I turned off my anti virus software (ClamAV) and my monitoring software (netdata), and the problem still persists. Does someone have any idea what else could cause the problem? Maybe that the problem was gone after a server restart could be a hint. Only restarting MongoDB doesn’t help by the way.
I have absolutely no idea anymore…

Thanks in advance!

Hi @wrzr123

I don’t see anything wrong with the mongostat output. In fact, it shows an idle server doing nothing: zero inserts, queries, and updates. It’s also only uses 41.5% of the allocated WT cache.

When you said “slow”, could you give further details on what you’re seeing? Some pointers:

  • What’s the mongod logs showing during these slow times? Is it still saying serverStatus was very slow and nothing else?
  • Is this running on a container/virtualization, or is it directly on the hardware? Also, is this on a cloud provider like AWS?
  • Are you running a standalone, a replica set, or sharded cluster?

To be perfectly honest, I don’t see a specific MongoDB issue here yet. Perhaps it’s something about the hardware or the deployment?

Just an idea, if you’re running on AWS, you might be running into a burstable performance limit and are being throttled.
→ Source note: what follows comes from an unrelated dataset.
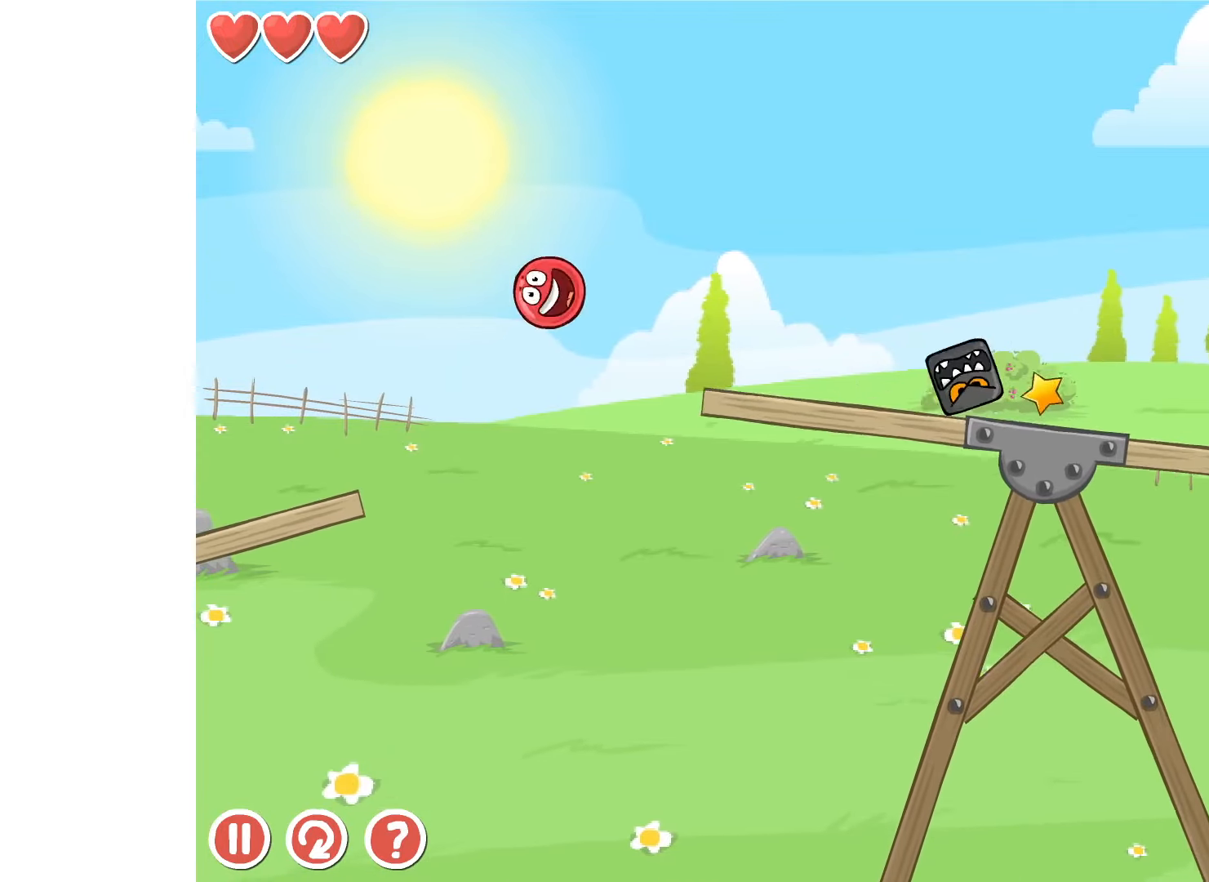
{"keys": ["right"], "events": [[200, "up", "up"]]}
Note that the burst involve CPU and disk (separately, I believe), so either could be a cause.

Best regards
Kevin

Honestly, i wouldn’t personally suggest spend too much time looking into this “serverStatus slow” if that’s the only thing you observed. I mean, if all other service level metrics look good (e.g. CPU/memory/disk/latency…), why bother.

Thanks a lot again to both of you for your replies!

@Kobe_W
I don’t bother about the log line itself, my problem is, that my application which is using the MongoDB is responding very slow. That’s why I started investigating at all.
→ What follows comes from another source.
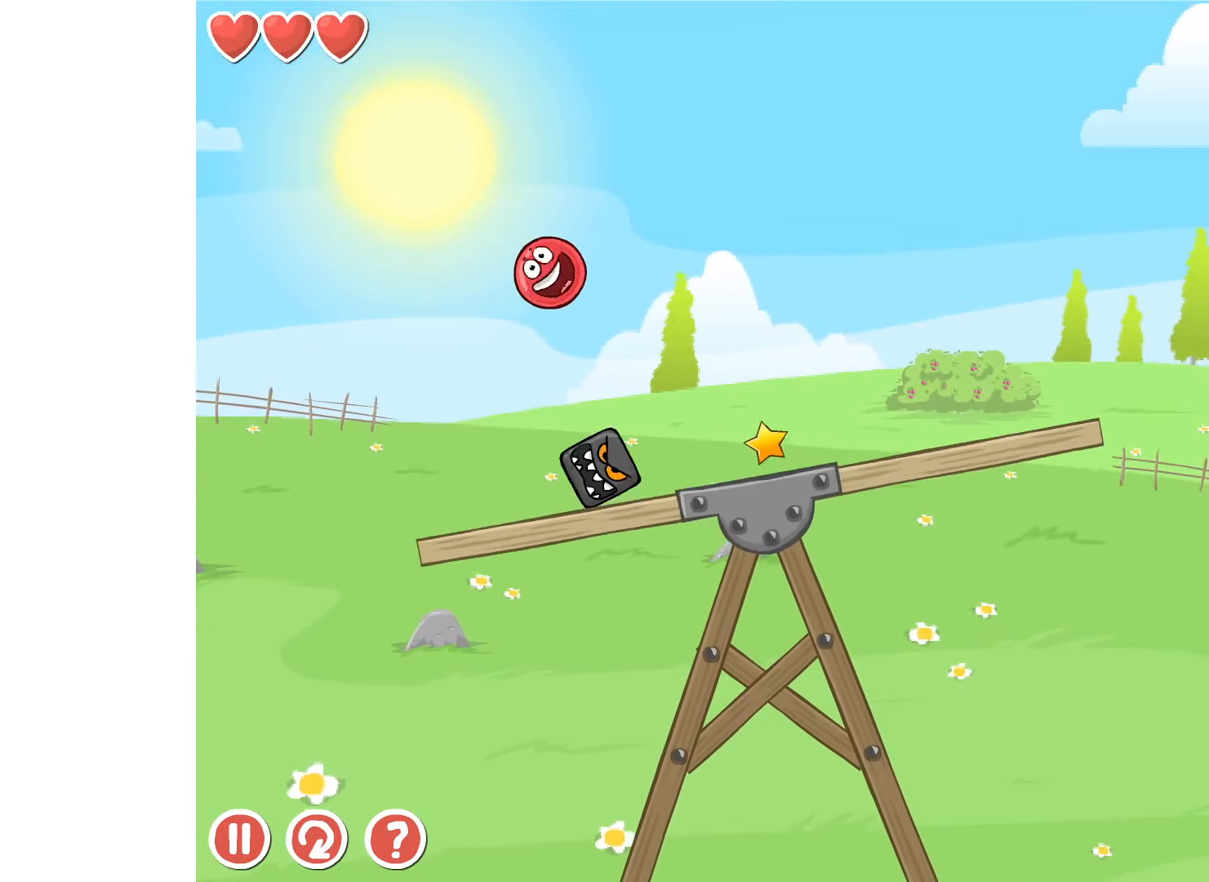
{"keys": ["right"], "events": []}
In general, there is very low traffic on the application, but when there is, it’s responding most of the time very slow. I turned on the system profle (that was my first measure) to investigate about long running queries. And there are a lot of long running queries, which shouldn’t be that slow.
For example there was an insert operation, which took 21 (!!) seconds. There is nothing special about the operation, the same insert operation usually takes only a few milliseconds. When I look at the details, I can see it’s spending basically all the 21 seconds waiting for the schema lock.
The same applies for queries and commands. Here there is no specific hint about locks, but queries which perform very fast on my development machine take forever on the server (with the same amount of data in my local MongoDB).

@kevinadi
Regarding your points:

  • Usually, the logs show the message “Slow query” a couple of times around the “serverStatus was very slow” logs. But these “slow queries” are all kind of normal queries, even the server status query itself.
  • My server is a Ubuntu VM, hosted by the German web hosting service Strato. So it’s not running on bare metal
  • I’m running the MongoDB communtiy edition as standalone.

I totally agree that it’s probably not a bug in MongoDB, but an issue with the deployment. The only other things running on the server are 3 dotnet core microservices which belong to the application (those services are querying the database) and an apache2 webserver.
I know that in an optimal deployment the database should run on a dedicated server whith nothing else running on it, but I’ve seen this kind of deployment a few times for bigger testing environments, and we never faced issue like that.